Bonds ended little changed Friday following a report that showed consumer spending remains strong but within analysts' expectations.

The price of the benchmark 30-year Treasury bond ended up 5/32 point, or $1.56 per $1,000 invested. Its yield, which moves in the opposite direction, fell to 5.96 percent from 5.97 percent late Thursday.A Commerce Department report Friday morning said personal incomes and consumer spending increased briskly in February for the second month in row.

Signs of a robust economy often depress bonds because of fears of rising inflation, something that reduces the value of fixed-income investments. But the gains had been anticipated and inflation has remained under wraps so far.

Economists, who are forecasting an economic slowdown this year, in part because of Asia's financial woes, conceded it hasn't happened yet. Economist Tim O'Neill of the Bank of Montreal said economic growth during this year's first quarter would be 3.25 percent to 3.75 percent, as strong or nearly as strong as the robust 3.7 percent rate in the last quarter of 1997.

Analysts still question whether first-quarter corporate profits will be strong. And the second quarter could well be weaker, said economist Lynn Reaser of NationsBank Corp. in Jacksonville, Fla.
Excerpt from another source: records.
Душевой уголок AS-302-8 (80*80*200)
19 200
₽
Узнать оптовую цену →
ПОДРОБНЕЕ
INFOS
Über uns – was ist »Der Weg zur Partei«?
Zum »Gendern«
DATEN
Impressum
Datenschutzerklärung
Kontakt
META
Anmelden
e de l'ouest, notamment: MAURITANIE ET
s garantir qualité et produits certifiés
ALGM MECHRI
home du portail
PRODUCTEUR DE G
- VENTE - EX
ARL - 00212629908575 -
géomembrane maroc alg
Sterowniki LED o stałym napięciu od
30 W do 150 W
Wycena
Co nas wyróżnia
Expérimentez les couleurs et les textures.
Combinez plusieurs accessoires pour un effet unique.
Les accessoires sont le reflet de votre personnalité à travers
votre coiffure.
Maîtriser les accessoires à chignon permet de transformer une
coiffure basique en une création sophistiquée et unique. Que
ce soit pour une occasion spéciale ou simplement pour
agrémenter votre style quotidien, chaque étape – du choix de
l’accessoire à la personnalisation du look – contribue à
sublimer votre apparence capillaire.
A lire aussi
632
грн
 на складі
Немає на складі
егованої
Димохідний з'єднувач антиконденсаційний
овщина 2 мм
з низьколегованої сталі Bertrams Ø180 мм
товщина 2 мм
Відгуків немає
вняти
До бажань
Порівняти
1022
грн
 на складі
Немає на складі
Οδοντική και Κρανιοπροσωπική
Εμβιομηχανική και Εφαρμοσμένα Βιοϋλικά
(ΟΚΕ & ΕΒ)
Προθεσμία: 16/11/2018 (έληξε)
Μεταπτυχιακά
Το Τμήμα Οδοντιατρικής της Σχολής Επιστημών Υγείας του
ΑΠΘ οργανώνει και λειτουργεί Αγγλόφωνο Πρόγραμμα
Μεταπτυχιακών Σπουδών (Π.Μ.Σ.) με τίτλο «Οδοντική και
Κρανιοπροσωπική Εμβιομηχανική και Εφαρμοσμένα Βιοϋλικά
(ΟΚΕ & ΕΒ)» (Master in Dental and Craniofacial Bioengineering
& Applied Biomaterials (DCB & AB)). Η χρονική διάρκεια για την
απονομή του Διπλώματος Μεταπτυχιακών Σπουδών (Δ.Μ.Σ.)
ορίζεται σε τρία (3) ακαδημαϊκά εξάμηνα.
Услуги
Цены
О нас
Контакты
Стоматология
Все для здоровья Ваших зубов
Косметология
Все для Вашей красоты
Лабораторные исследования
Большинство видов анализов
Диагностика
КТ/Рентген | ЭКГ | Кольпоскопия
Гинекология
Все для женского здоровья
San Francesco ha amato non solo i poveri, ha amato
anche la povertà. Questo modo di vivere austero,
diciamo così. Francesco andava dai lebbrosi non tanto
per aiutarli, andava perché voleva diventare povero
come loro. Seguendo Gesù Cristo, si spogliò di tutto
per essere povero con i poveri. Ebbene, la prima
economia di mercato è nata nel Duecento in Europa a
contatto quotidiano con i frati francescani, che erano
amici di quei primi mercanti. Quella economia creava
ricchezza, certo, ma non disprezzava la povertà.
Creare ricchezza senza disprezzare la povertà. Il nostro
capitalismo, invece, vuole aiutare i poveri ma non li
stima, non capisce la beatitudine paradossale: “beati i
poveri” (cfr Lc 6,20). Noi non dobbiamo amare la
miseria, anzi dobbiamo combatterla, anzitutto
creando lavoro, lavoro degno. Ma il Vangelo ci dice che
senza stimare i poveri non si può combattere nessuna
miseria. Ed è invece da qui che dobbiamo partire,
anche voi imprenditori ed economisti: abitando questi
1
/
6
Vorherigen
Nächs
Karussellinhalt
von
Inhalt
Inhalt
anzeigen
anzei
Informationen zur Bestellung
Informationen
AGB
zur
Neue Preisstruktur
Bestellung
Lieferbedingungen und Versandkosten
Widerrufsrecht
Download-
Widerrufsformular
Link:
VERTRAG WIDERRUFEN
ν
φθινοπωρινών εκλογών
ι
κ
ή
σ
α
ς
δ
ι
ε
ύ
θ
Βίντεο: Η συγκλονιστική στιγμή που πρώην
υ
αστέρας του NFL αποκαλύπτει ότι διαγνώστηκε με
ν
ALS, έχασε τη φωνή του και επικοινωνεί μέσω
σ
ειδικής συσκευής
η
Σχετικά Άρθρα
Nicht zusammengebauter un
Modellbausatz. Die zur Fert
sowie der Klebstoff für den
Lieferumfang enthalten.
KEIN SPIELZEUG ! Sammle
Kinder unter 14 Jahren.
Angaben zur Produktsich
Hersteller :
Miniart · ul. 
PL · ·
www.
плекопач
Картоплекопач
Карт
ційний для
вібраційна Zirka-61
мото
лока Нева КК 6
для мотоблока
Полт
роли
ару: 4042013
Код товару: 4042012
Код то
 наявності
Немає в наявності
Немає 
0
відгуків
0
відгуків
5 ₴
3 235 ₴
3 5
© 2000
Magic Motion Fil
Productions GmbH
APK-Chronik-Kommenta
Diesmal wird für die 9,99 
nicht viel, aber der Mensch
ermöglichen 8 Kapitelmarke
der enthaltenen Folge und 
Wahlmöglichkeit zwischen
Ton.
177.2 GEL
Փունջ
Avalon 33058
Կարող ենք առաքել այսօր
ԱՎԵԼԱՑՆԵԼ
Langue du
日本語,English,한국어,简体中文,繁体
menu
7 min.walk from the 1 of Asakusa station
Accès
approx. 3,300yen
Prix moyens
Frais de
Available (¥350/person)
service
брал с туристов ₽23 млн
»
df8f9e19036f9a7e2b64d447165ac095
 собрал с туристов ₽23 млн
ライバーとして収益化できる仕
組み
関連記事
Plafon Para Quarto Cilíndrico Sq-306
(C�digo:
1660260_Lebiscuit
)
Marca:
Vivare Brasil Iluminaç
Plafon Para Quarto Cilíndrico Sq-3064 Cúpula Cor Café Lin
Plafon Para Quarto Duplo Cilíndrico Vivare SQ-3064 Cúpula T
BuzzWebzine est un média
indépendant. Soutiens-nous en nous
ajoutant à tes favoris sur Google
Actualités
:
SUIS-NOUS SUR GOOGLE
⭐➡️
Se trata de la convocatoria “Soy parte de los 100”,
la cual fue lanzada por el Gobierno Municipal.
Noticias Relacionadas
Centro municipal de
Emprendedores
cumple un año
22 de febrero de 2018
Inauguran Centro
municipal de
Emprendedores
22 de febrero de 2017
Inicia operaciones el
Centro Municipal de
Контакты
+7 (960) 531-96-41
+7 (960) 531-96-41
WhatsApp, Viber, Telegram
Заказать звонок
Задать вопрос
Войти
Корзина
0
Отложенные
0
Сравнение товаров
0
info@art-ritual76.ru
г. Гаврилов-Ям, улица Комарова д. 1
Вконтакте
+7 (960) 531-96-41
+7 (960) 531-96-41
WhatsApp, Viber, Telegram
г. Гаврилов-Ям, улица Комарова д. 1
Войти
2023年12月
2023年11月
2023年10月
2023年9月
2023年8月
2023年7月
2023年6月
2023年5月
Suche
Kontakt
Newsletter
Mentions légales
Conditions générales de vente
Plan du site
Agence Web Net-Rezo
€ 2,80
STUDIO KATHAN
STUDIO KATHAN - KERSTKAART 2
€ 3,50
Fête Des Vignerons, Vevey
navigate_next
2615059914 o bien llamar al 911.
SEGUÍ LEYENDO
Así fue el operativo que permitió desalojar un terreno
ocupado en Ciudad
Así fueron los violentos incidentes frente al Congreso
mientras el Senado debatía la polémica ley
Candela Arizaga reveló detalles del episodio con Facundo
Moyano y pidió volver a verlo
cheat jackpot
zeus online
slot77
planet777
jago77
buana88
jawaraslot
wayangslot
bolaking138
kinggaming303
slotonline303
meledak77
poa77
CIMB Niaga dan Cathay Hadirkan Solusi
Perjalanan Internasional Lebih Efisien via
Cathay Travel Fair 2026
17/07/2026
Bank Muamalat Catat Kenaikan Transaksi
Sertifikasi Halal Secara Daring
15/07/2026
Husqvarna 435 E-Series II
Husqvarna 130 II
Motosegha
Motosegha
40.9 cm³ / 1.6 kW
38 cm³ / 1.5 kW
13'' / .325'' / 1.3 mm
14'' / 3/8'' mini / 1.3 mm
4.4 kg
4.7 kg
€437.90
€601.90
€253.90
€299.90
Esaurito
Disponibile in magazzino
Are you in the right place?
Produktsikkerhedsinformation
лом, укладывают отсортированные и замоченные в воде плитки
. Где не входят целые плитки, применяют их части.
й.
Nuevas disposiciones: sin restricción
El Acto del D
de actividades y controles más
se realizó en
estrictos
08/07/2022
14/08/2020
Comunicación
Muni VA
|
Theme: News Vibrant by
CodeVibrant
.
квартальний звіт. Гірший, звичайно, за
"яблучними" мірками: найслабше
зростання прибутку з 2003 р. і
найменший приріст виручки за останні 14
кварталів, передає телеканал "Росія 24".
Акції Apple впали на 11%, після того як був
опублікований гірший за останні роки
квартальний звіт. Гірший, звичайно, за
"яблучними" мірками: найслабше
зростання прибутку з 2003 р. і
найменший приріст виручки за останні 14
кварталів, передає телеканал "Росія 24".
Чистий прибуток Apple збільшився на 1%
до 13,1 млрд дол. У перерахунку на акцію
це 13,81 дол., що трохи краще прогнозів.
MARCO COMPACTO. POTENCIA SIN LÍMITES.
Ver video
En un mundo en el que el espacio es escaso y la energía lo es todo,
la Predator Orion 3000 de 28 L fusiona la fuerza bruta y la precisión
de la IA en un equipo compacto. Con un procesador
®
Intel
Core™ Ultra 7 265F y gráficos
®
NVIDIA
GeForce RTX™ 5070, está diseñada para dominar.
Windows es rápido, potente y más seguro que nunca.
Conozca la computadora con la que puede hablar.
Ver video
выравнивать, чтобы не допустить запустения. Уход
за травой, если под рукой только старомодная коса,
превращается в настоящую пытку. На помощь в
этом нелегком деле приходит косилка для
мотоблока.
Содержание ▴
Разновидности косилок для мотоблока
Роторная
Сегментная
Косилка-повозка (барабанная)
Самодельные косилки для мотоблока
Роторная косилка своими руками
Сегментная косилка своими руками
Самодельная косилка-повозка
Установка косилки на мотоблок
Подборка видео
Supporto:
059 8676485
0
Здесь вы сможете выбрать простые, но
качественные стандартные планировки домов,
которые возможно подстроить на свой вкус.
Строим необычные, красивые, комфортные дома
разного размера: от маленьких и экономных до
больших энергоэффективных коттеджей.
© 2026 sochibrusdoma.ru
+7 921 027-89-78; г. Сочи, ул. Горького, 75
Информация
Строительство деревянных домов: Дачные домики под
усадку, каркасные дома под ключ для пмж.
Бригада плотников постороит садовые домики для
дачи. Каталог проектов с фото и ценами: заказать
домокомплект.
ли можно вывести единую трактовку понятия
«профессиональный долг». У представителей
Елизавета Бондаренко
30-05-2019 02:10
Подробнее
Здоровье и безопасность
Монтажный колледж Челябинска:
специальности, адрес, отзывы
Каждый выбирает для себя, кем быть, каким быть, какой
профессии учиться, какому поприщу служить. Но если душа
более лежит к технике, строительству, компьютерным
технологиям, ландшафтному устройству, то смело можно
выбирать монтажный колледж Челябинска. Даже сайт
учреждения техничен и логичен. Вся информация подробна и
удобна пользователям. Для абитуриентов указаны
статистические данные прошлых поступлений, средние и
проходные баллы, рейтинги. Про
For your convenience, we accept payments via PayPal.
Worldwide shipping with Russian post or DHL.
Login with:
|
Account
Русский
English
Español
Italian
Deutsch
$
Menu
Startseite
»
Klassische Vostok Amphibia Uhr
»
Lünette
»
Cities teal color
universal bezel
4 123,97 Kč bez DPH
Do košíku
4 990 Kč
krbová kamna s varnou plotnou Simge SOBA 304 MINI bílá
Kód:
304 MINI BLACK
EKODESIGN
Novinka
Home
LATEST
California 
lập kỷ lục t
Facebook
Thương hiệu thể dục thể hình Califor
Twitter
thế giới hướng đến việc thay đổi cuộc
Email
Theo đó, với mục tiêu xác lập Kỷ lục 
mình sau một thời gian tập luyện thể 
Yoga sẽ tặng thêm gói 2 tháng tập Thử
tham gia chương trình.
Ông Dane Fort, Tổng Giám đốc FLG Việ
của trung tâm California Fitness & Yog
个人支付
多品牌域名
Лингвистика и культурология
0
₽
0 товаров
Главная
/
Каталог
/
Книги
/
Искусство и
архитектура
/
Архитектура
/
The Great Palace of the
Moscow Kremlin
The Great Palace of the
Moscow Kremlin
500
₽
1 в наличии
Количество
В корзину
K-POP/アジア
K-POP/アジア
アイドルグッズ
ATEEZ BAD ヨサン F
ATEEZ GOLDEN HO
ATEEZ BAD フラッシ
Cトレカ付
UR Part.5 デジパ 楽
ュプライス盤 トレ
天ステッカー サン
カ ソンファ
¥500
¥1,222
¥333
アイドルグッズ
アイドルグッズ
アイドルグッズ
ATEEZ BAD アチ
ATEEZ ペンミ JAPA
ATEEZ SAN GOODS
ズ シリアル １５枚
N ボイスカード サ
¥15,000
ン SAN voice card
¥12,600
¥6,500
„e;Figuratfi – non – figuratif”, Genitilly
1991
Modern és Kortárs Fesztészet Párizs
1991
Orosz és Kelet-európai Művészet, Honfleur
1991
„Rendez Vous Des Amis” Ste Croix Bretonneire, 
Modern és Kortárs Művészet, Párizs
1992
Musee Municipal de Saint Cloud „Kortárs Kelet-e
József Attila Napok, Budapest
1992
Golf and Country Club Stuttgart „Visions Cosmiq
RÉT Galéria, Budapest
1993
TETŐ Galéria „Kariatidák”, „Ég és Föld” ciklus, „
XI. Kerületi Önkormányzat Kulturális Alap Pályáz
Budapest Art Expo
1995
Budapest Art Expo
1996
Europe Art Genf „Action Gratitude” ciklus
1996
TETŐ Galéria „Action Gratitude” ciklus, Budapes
Bond traders were also encouraged by the dollar's rise against other currencies. A strong dollar adds to the returns of foreign investments in dollar-denominated assets such as bonds.

Investors have shown little concern over a change in the course of interest rates in advance of next week's meeting of the Federal Reserve Board's policy-setting Federal Open Market Committee. Most analysts doubt the Fed will alter rates before summer as it waits to see how financial troubles in Asian economies affect the U.S. economy.

In the broader market, prices of short-term Treasury securities were down 1/32 point, and intermediate maturities ranged from down 1/32 point to up 1/32 point, according to Dow Jones Markets, a financial information service.

The Lehman Brothers Daily Treasury Bond Index, reflecting price movements on bonds with maturities of a year or longer, was at 1,275.59, nudging up from 1,275.43 late Thursday.

Yields on three-month Treasury bills were 5.19 percent, as the discount held at 5.06 percent. Six-month yields were 5.17 percent as the discount remained unchanged at 4.98 percent. One-year yields were 5.40 percent as the discount slid 0.01 percentage point from Thursday's auction to 5.13 percent.

Yields are the interest bonds pay by maturity, while the discount is the interest at which they are sold.

The federal funds rate, the interest on overnight loans between banks, fell to 5.5 percent, from 6 percent late Thursday.

In the tax-exempt market, the Bond Buyer index of 40 actively traded municipal bonds fell 3/16 point to 123 3/32. The average yield to maturity rose to 5.26 percent, from 5.25 percent.